### EXTRAIT FOURNI
---------------

Effectivement, nous avons organisé la Fête de la Culture béninoise, qui a été
inspirée par une réalité : la misère ambiante dans laquelle végètent les
artistes de ce pays.
C'est
l'artiste, Sèdami, qui m'a demandé d'organiser cette fête, qui débouche sur
l'installation par des artistes de quatre maquis qui seront, pour eux, une
activité génératrice de revenus.
Pour
en revenir aux différentes activités de la soirée, on l’a démarrée avec mon mot
de bienvenue aux artistes. Et, il y a eu des prestations d'artistes comme Sèna
Joy, Aline D, la Compagnie Momby, de Tonton J, de ’’Coffi Danger’’, et de Da
Yovo, Johnny Ahossi, Ebawadé, Sambiéni, Eliane Chagas, Josette Loupéda, Sèdami,
et le grand frère, Nel Oliver.
Nous
avons eu des temps forts de la soirée, très appréciés, sans oublier le passage
des ’’Super Anges’’ d’Alladé Coffi, avec ses danseuses, et le ’’Zangbéto’’ qui
faisait des démonstrations, avec sa métamorphose en tortue et en pigeon, la
prestation des ’’As du Bénin’’ de Stanislas Dègbo et de ses splendides
danseuses, sans oublier le ’’Guèlèdè’’, et la magnifique prestation des enfants
d’Oscar Allossè.
Nous
avons surtout apprécié, pour la première fois, au Bénin, l'union sacrée entre
des artistes de toutes les catégories : plasticiens, hommes et femmes de
théâtre, du cinéma, des musiciens et des chanteurs.
Mon
grand regret, c'est l'absence de mes grands frères, Sagbohan Danialou et Tola
Koukoui. Mais, je ne désespère pas qu'ils seront avec nous à la 2ème édition,
en 2023.
Quel
bilan pouvez-vous établir de cette manifestation que vous avez préparée de longue
date ?
Avant
d'en arriver à un bilan, il reste la mise en place des activités génératrices
de revenus pour les artistes : les maquis. Nous avons commencé à les créer
avec, en premier lieu, celui de Charles Momby le fils du professeur Momby ; il
est quasiment fini.
Concernant
votre question, nous tirons un bilan positif de cette 1ère édition. Cette Fête
de la Culture béninoise a réuni tous les artistes, toutes catégories
confondues, et, ceci, pour la 1ère fois, depuis 1960.
J'attire
votre attention sur le fait qu'il est difficile à un artiste de sortir 2000
Francs, aujourd'hui, pour assister à un regroupement et, pourtant, nous
devrions remercier nos frères artistes qui ont fait l'effort de sortir 10200
Frs, et, qui, au finish, ne sont pas déçus. Tous les artistes en redemandent, y
compris ceux qui nous avaient critiqués, au début.
La
Fcb est-elle une réjouissance de plus, entre artistes béninois ?
Pas
du tout ! La Fête de la Culture béninoise n'est pas une réjouissance de plus.
Celle-ci en est une qui réunit tous les artistes et qui a une particularité :
les maquis que nous allons offrir à certains artistes.
Quelles
sont les raisons qui vous ont poussé à organiser la Fcb ?
La
misère ambiante dans laquelle nous autres, artistes, végétons.

---------------

### TÂCHE 1
Reproduisez sans rien changer les lignes des données ci-dessous, en commençant par la toute première et en vous arrêtant après celle qui contient "Elimina les galetes".
L'entretien et les lignes de données n'ont aucun rapport entre eux.

### Entrées du jeu de données

---------------

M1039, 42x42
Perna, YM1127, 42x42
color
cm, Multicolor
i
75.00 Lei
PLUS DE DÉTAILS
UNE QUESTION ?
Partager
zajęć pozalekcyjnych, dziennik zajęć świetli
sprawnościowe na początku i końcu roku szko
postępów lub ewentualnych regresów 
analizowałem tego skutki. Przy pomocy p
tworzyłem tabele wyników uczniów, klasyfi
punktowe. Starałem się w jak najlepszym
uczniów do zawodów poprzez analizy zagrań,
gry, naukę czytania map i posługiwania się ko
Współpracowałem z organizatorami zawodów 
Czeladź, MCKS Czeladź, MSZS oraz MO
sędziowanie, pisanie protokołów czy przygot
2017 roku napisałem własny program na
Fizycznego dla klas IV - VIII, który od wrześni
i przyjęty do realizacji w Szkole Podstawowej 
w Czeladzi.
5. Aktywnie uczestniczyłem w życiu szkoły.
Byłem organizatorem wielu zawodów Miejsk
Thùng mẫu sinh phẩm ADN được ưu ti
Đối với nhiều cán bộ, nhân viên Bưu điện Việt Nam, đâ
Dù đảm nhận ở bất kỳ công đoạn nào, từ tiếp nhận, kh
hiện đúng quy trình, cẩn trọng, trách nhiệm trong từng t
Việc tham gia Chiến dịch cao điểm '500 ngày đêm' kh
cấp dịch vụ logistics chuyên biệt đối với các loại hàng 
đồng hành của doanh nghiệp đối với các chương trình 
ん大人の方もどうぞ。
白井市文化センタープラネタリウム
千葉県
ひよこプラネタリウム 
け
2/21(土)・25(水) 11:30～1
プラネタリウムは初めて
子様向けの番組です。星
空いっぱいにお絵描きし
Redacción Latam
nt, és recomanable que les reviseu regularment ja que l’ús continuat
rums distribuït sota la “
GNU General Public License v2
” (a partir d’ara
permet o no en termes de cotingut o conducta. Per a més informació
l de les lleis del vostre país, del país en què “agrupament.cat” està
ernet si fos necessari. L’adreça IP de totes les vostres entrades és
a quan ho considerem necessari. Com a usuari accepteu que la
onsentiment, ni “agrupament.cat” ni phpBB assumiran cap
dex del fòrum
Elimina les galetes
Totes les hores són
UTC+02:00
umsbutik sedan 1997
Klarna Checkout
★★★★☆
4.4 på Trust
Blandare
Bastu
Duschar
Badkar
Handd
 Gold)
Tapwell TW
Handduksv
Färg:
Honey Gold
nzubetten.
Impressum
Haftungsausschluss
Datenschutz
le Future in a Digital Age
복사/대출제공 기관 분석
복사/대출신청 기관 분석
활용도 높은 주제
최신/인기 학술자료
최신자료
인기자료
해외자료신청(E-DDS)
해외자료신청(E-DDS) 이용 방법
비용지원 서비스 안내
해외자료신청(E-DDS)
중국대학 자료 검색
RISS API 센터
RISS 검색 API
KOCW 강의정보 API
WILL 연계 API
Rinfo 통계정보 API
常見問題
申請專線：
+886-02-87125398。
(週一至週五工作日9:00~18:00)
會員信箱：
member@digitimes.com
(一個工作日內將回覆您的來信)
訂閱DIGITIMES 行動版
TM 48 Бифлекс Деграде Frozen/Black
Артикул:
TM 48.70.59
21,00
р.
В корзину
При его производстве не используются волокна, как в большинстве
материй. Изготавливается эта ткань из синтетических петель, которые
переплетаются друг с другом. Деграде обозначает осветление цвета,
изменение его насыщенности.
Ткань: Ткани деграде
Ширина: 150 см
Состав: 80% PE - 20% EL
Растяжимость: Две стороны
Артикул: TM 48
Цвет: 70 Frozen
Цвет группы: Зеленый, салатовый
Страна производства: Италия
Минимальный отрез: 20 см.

---------------

### TÂCHE 2
Renvoyez, mot pour mot, le passage de l'entretien sur la Fête de la Culture béninoise qui débute aux mots "Effectivement, nous avons" et s'achève après "de ce pays.".

### RÉPONSE 1
M1039, 42x42
Perna, YM1127, 42x42
color
cm, Multicolor
i
75.00 Lei
PLUS DE DÉTAILS
UNE QUESTION ?
Partager
zajęć pozalekcyjnych, dziennik zajęć świetli
sprawnościowe na początku i końcu roku szko
postępów lub ewentualnych regresów 
analizowałem tego skutki. Przy pomocy p
tworzyłem tabele wyników uczniów, klasyfi
punktowe. Starałem się w jak najlepszym
uczniów do zawodów poprzez analizy zagrań,
gry, naukę czytania map i posługiwania się ko
Współpracowałem z organizatorami zawodów 
Czeladź, MCKS Czeladź, MSZS oraz MO
sędziowanie, pisanie protokołów czy przygot
2017 roku napisałem własny program na
Fizycznego dla klas IV - VIII, który od wrześni
i przyjęty do realizacji w Szkole Podstawowej 
w Czeladzi.
5. Aktywnie uczestniczyłem w życiu szkoły.
Byłem organizatorem wielu zawodów Miejsk
Thùng mẫu sinh phẩm ADN được ưu ti
Đối với nhiều cán bộ, nhân viên Bưu điện Việt Nam, đâ
Dù đảm nhận ở bất kỳ công đoạn nào, từ tiếp nhận, kh
hiện đúng quy trình, cẩn trọng, trách nhiệm trong từng t
Việc tham gia Chiến dịch cao điểm '500 ngày đêm' kh
cấp dịch vụ logistics chuyên biệt đối với các loại hàng 
đồng hành của doanh nghiệp đối với các chương trình 
ん大人の方もどうぞ。
白井市文化センタープラネタリウム
千葉県
ひよこプラネタリウム 
け
2/21(土)・25(水) 11:30～1
プラネタリウムは初めて
子様向けの番組です。星
空いっぱいにお絵描きし
Redacción Latam
nt, és recomanable que les reviseu regularment ja que l’ús continuat
rums distribuït sota la “
GNU General Public License v2
” (a partir d’ara
permet o no en termes de cotingut o conducta. Per a més informació
l de les lleis del vostre país, del país en què “agrupament.cat” està
ernet si fos necessari. L’adreça IP de totes les vostres entrades és
a quan ho considerem necessari. Com a usuari accepteu que la
onsentiment, ni “agrupament.cat” ni phpBB assumiran cap
dex del fòrum
Elimina les galetes

### RÉPONSE 2
Effectivement, nous avons organisé la Fête de la Culture béninoise, qui a été
inspirée par une réalité : la misère ambiante dans laquelle végètent les
artistes de ce pays.